Exercise brief: Search the records for "Income". Copy every line where it appears.

Data to use:
──────────

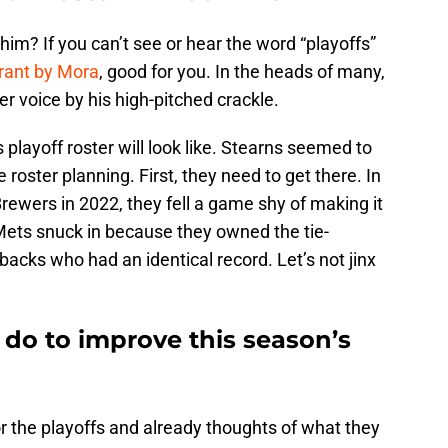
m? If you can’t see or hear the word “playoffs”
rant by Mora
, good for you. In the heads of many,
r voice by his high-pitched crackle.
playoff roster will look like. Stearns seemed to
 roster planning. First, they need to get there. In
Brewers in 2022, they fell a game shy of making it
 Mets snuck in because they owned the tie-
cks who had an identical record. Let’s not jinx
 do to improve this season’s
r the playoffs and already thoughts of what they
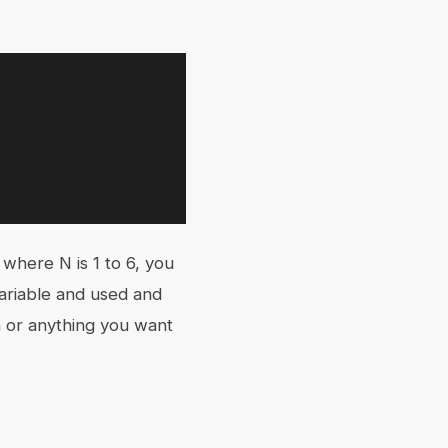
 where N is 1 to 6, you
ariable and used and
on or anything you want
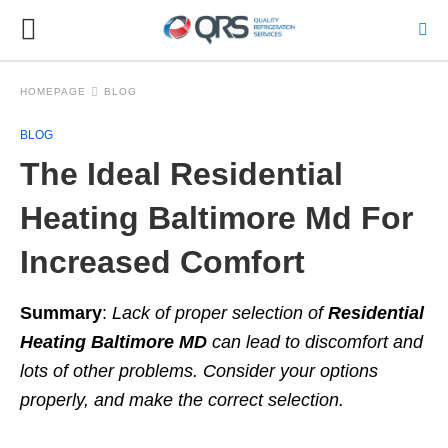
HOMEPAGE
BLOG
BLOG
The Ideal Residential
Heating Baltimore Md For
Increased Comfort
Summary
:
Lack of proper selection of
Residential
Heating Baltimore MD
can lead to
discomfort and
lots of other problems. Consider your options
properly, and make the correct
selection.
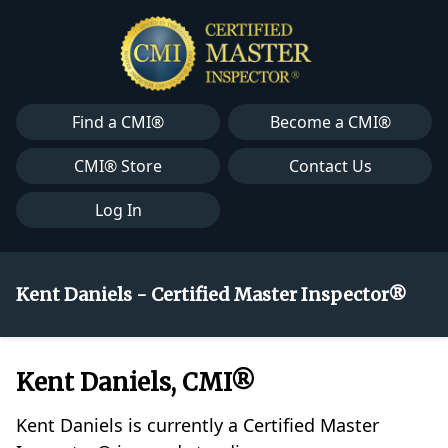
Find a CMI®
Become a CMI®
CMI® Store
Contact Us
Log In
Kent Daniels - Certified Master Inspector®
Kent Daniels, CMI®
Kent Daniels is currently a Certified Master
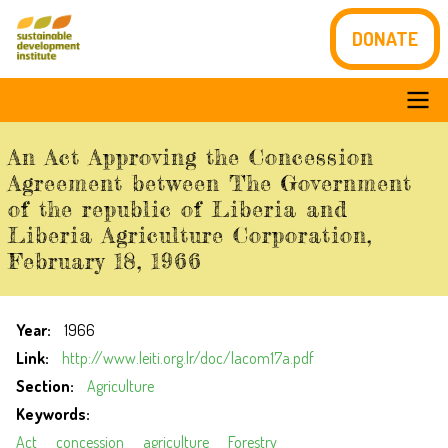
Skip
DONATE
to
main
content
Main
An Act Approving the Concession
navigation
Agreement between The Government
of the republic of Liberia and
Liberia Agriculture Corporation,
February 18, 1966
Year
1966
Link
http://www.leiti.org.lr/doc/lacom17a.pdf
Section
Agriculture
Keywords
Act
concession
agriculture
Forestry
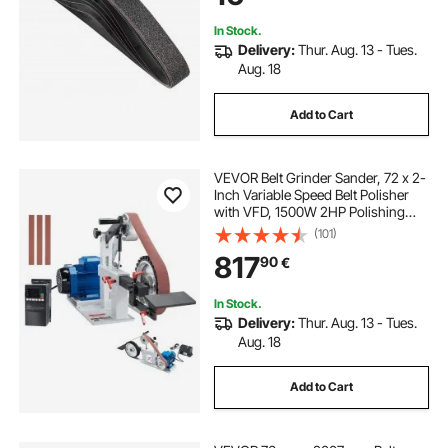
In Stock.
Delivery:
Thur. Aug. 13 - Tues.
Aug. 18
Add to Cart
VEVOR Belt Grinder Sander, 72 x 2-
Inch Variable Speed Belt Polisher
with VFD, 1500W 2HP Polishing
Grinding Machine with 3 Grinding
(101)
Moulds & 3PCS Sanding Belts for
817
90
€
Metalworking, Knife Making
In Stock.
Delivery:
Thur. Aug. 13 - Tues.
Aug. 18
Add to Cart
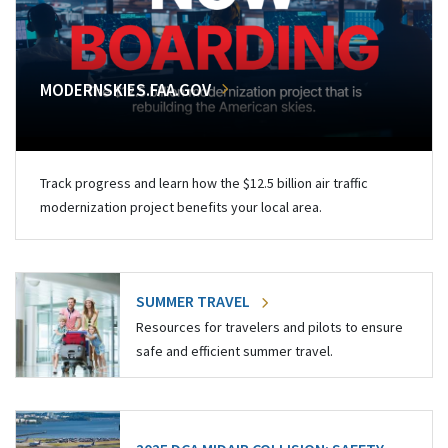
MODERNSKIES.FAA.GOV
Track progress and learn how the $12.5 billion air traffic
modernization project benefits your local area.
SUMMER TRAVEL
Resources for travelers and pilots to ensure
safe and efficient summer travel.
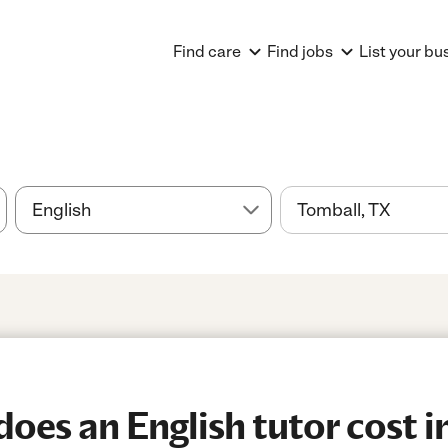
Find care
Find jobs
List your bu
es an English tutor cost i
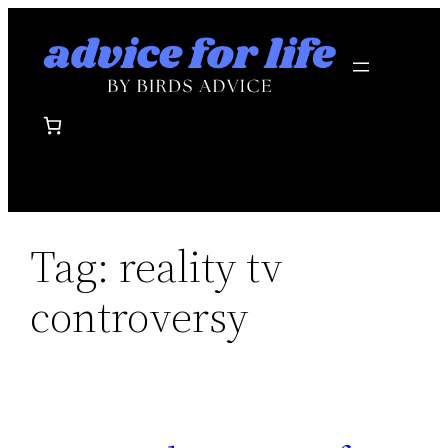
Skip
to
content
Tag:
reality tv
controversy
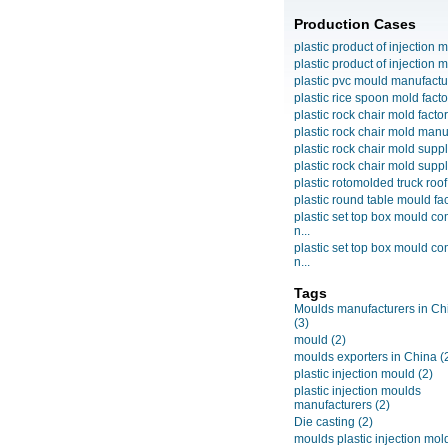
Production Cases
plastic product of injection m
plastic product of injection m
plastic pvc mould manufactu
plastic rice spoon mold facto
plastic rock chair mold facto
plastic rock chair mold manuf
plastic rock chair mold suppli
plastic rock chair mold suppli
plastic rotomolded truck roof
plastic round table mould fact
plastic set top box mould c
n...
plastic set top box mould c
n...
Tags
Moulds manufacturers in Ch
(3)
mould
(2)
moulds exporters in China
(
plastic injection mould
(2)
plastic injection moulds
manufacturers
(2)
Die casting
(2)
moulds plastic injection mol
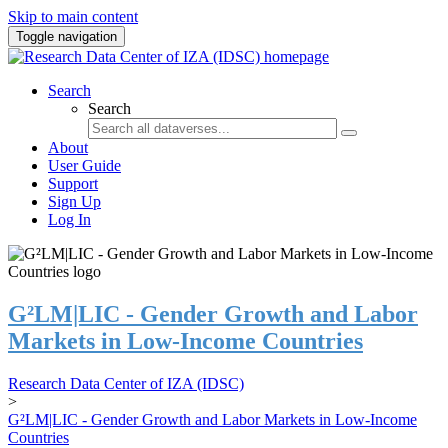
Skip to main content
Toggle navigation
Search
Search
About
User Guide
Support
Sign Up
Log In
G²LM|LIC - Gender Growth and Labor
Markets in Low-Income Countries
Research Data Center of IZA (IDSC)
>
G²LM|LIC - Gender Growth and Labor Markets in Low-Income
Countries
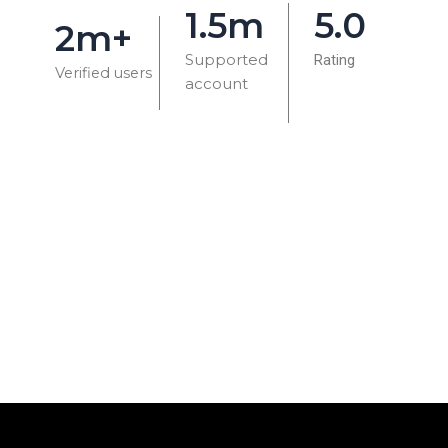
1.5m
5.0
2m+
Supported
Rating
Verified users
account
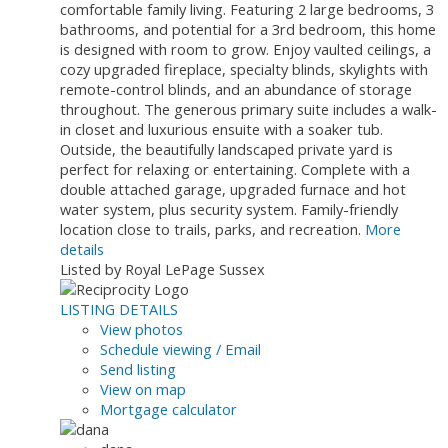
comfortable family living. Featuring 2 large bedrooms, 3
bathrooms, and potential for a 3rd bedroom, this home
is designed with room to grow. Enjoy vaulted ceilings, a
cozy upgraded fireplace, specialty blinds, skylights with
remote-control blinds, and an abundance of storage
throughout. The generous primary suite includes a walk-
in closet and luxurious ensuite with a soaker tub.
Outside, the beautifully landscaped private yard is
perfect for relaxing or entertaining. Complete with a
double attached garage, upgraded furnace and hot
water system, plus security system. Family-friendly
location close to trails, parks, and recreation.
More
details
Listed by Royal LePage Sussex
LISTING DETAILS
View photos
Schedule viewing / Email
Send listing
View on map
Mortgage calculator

──────────

Written answer:
Markets in Low-Income Countries
G²LM|LIC - Gender Growth and Labor Markets in Low-Income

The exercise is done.